The skiers’ prayers have finally been answered and the frustratingly capricious weather pattern this winter began to normalise at the end of last week. This meant that the much-anticipated inaugural outing of the 2023 skiing season could actually take place.

On Friday 20 January three stalwart GINtlemen (Mark, Steve and Mervyn) and one honorary guest (Alun) convened on skis for a warming coffee high above Champéry at 10:30. There had been several absentee messages received, few of which constituted a convincing excuse, to wit: dog matters, passport problem, lack of ski fitness, can’t ski when the day starts with an F (because we normally do it on a Thursday!)

A fine morning’s skiing under sunny blue skies and on freshly prepared, near-empty pistes and some adjacent powder fields got us back in the groove and hungry for some mountain fare at one of Steve’s favourite haunts below Avoriaz. Beers, croutes and tarts restored energy levels and enabled us to indulge in a further few hours of piste-bashing before bidding farewells and returning to the various car-parks around the Portes du Soleil from where we each started our skiing day.

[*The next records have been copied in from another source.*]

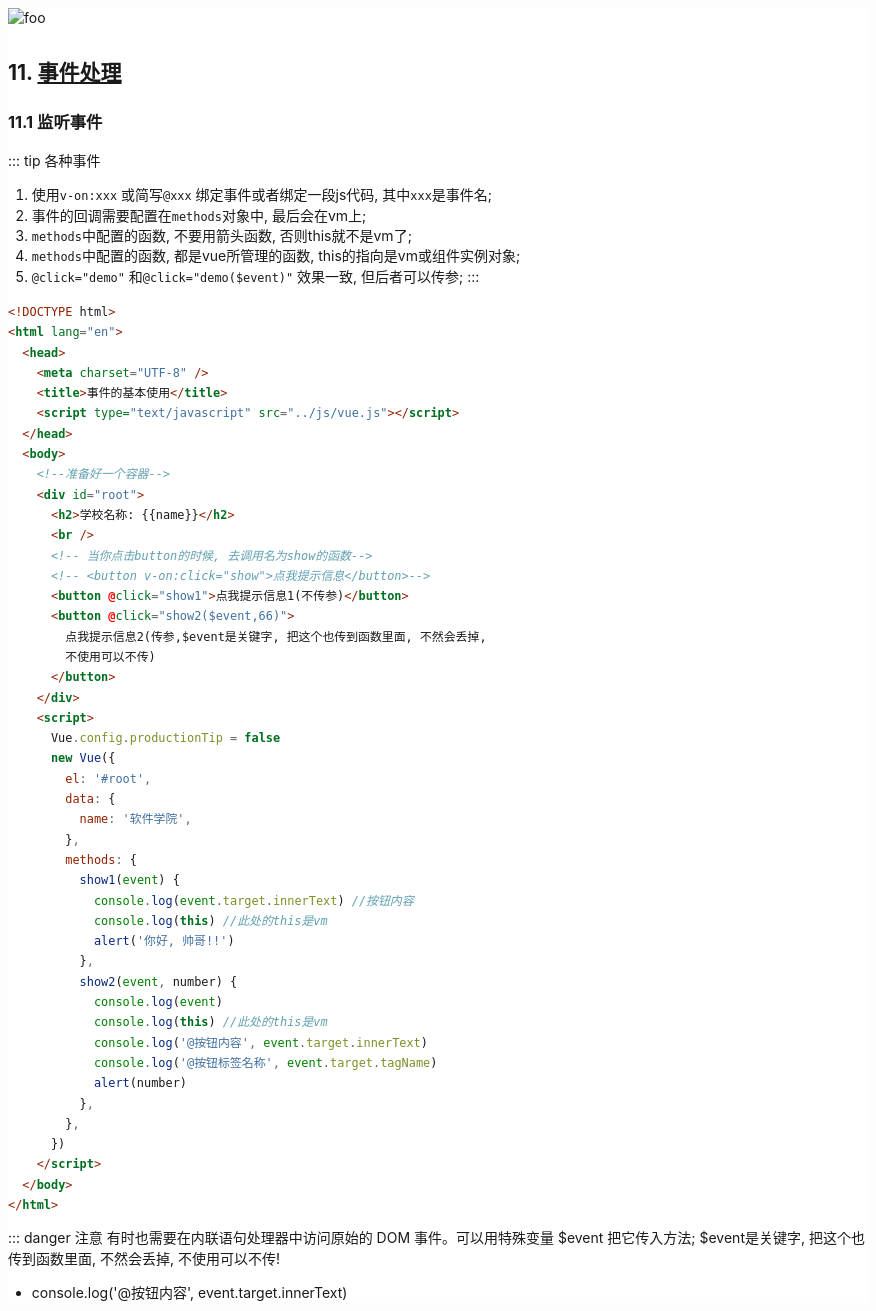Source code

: <img :src="$withBase('/image/setter.png')" alt="foo">

## 11. [事件处理](https://cn.vuejs.org/v2/guide/events.html)
### 11.1 监听事件
::: tip 各种事件
1. 使用`v-on:xxx` 或简写`@xxx` 绑定事件或者绑定一段js代码, 其中`xxx`是事件名;
2. 事件的回调需要配置在`methods`对象中, 最后会在vm上;
3. `methods`中配置的函数, 不要用箭头函数, 否则this就不是vm了;
4. `methods`中配置的函数, 都是vue所管理的函数, this的指向是vm或组件实例对象;
5. `@click="demo"` 和`@click="demo($event)"` 效果一致, 但后者可以传参;
:::
```html
<!DOCTYPE html>
<html lang="en">
  <head>
    <meta charset="UTF-8" />
    <title>事件的基本使用</title>
    <script type="text/javascript" src="../js/vue.js"></script>
  </head>
  <body>
    <!--准备好一个容器-->
    <div id="root">
      <h2>学校名称: {{name}}</h2>
      <br />
      <!-- 当你点击button的时候, 去调用名为show的函数-->
      <!-- <button v-on:click="show">点我提示信息</button>-->
      <button @click="show1">点我提示信息1(不传参)</button>
      <button @click="show2($event,66)">
        点我提示信息2(传参,$event是关键字, 把这个也传到函数里面, 不然会丢掉,
        不使用可以不传)
      </button>
    </div>
    <script>
      Vue.config.productionTip = false
      new Vue({
        el: '#root',
        data: {
          name: '软件学院',
        },
        methods: {
          show1(event) {
            console.log(event.target.innerText) //按钮内容
            console.log(this) //此处的this是vm
            alert('你好, 帅哥!!')
          },
          show2(event, number) {
            console.log(event)
            console.log(this) //此处的this是vm
            console.log('@按钮内容', event.target.innerText)
            console.log('@按钮标签名称', event.target.tagName)
            alert(number)
          },
        },
      })
    </script>
  </body>
</html>
```
::: danger 注意
有时也需要在内联语句处理器中访问原始的 DOM 事件。可以用特殊变量 $event 把它传入方法;
$event是关键字, 把这个也传到函数里面, 不然会丢掉, 不使用可以不传!
+ console.log('@按钮内容', event.target.innerText)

No record of distances or denivelation, but it seemed like a lot. All in all a good, if belated, start to the season with hopes for many more days like it. Sadly only thought of photos at end of day, after Alun left.

Two likely lads
And again, with the photographer
Fair comment, seen in café where we met

Ski-day – 13 January 2022, Champéry

The Dave Knewstubb Memorial Outing (2nd outing of the 2021/22 ski season, 1st in 2022)

As is customary at the beginning of the year an outing was planned from Champéry to get our ski legs back into some shape on empty long wide sunlit pistes, enjoy superb views and good mountain food and drink a toast to absent friends, in particular, Dave Knewstubb who loved this place

And so four of us (Thatcher, Michael, Stephen and Mervyn) set off early from our respective homes, thanks to Thatcher’s excellent taxi service, for a rendezvous with David at the Champéry télécabine soon after 9:30.

We were pleased to see that the entire Portes du Soleil domaine was open and decided to splash out on the complete PdS day-pass. The seniors were granted a token discount while the super-seniors (75+) paid a mere Sfr 24.

Booted and stretched(?), we clipped on our skis* and set off into the sunny white yonder – direction Les Crosets and the frontier ridge above leading to Avoriaz in France.  Well, that was the plan, which always works until you get punched in the face. Or in this case until a ski unattaches itself and throws the hapless wearer to the ground with a heavy bump. Poor Mike may not have adjusted his bindings* quite right and he decided it was best for him to sit out the rest of the day. Nothing dramatic like piste-side first aid nor helicopter evacuation this time, just hot coffee. We later learned that a lunch of pizza and 3dl of pinot noir was effective medicine.

The remaining “four skiers of the apocalypse” bade farewell to Mike when safely back at the top of the cablecar and set off again. There were no further incidents and a well-deserved  tartiflette lunch was taken in Steve’s favourite rustic resto near Les Prodains. We returned to ski the sunny Swiss slopes and met up with Mike in the car park at 4pm as planned.

Thatcher delivered us home safely to complete a day of, shall we say, ups and downs?